Missing from the line-up was Billy's creator Keith Waterhouse, who died last week. Waterhouse was too ill to participate in the tribute, but was aware of the show and its background.
My contribution focused on the film Billy Liar, shot in Bradford
and Leeds in 1962 by John Schlesinger with fledgling stars Tom Courtenay and Julie Christie leading a talented ensemble.
But while I waxed lyrical about the movie, its stars and that wonderful gritty milieu – a northern town as 1960s time capsule – I was also scrupulous in crediting the character of Billy to Waterhouse, like myself a writer with deep northern roots.
If Billy Fisher is a timeless Everyman, then he was given life by a man who cast an all-seeing eye over his home county and took from it
all the ingredients needed to create an arch fantasist and indolent wastrel.
Waterhouse was a man with an eye for detail. He understood people and used real life to inform a flight of fancy that has at its heart a terrified young man who is frightened of the shackles of conformity.
It's too easy, too convenient and too glib to cast Keith Waterhouse as Billy Fisher. But there is far more than just a slight autobiographical bent to this story of a funeral director's clerk who longs for the bright lights of the big city.
Waterhouse took off to the big city, too. Unlike Billy who only fantasised about being a writer, Waterhouse became one in London. He was a novelist, scriptwriter, dramatist and, for several years, an acerbic columnist for the Daily Mail. When directed at Waterhouse, the world "prolific" took on an entirely new meaning.

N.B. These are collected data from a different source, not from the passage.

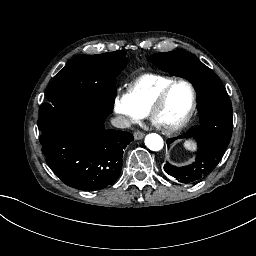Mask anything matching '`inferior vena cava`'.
<instances>
[{
	"mask_svg": "<svg viewBox=\"0 0 256 256\" xmlns=\"http://www.w3.org/2000/svg\"><path fill=\"white\" fill-rule=\"evenodd\" d=\"M111 124L116 128H128L131 126L129 119L124 115H118L111 119Z\"/></svg>",
	"mask_w": 256,
	"mask_h": 256,
	"instance_id": "602c4592",
	"label": "inferior vena cava"
}]
</instances>
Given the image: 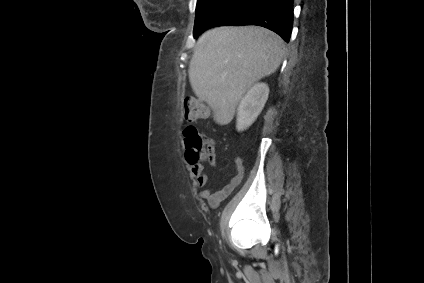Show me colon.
Listing matches in <instances>:
<instances>
[{
	"label": "colon",
	"instance_id": "colon-1",
	"mask_svg": "<svg viewBox=\"0 0 424 283\" xmlns=\"http://www.w3.org/2000/svg\"><path fill=\"white\" fill-rule=\"evenodd\" d=\"M207 114L206 107L196 99H187L184 103V118L188 122H193ZM186 144L189 148L188 159L196 163L201 160L214 163V142L203 135L193 126L185 130Z\"/></svg>",
	"mask_w": 424,
	"mask_h": 283
}]
</instances>
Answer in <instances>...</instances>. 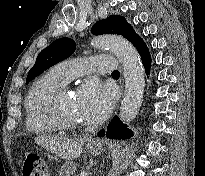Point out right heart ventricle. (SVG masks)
<instances>
[{
    "label": "right heart ventricle",
    "instance_id": "1",
    "mask_svg": "<svg viewBox=\"0 0 205 176\" xmlns=\"http://www.w3.org/2000/svg\"><path fill=\"white\" fill-rule=\"evenodd\" d=\"M65 85L52 72L43 75L34 82L24 101L25 124L29 132L48 134L58 131L57 125L48 115L47 100L54 91Z\"/></svg>",
    "mask_w": 205,
    "mask_h": 176
}]
</instances>
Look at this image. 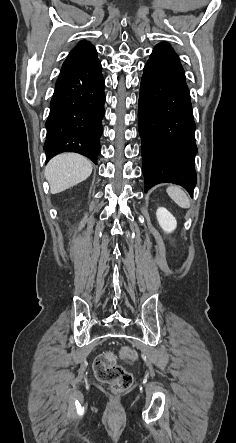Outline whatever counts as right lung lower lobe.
I'll list each match as a JSON object with an SVG mask.
<instances>
[{"label": "right lung lower lobe", "mask_w": 236, "mask_h": 443, "mask_svg": "<svg viewBox=\"0 0 236 443\" xmlns=\"http://www.w3.org/2000/svg\"><path fill=\"white\" fill-rule=\"evenodd\" d=\"M104 85L98 60H65L45 124L47 161L62 152H76L97 164L104 116Z\"/></svg>", "instance_id": "right-lung-lower-lobe-1"}]
</instances>
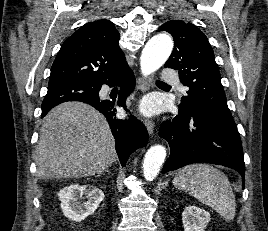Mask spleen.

For many years he wrote in partnership with Willis Hall, who shares a co-writing credit on the film of Billy Liar as well as on a string of projects from That Was the Week That Was to Hitchcock's Torn Curtain. Hall, Waterhouse's junior by two months, died
in 2005.
Keith Waterhouse brought a combination of warmth and Yorkshire bluntness to his work. Everything he created, from A Kind of Loving to Budgie to Queenie's Castle to Worzel Gummidge benefited from his roots in Leeds and his background as a journalist in the city and beyond.
But it is for Billy Liar that he will be remembered, the story of a young man who weaves a complex web of lies and deceit that ends on a train platform as his one hope of escape pulls slowly out of the station.
Classy stuff, and as relevant today as it was when it debuted at the Cambridge Theatre in 1960.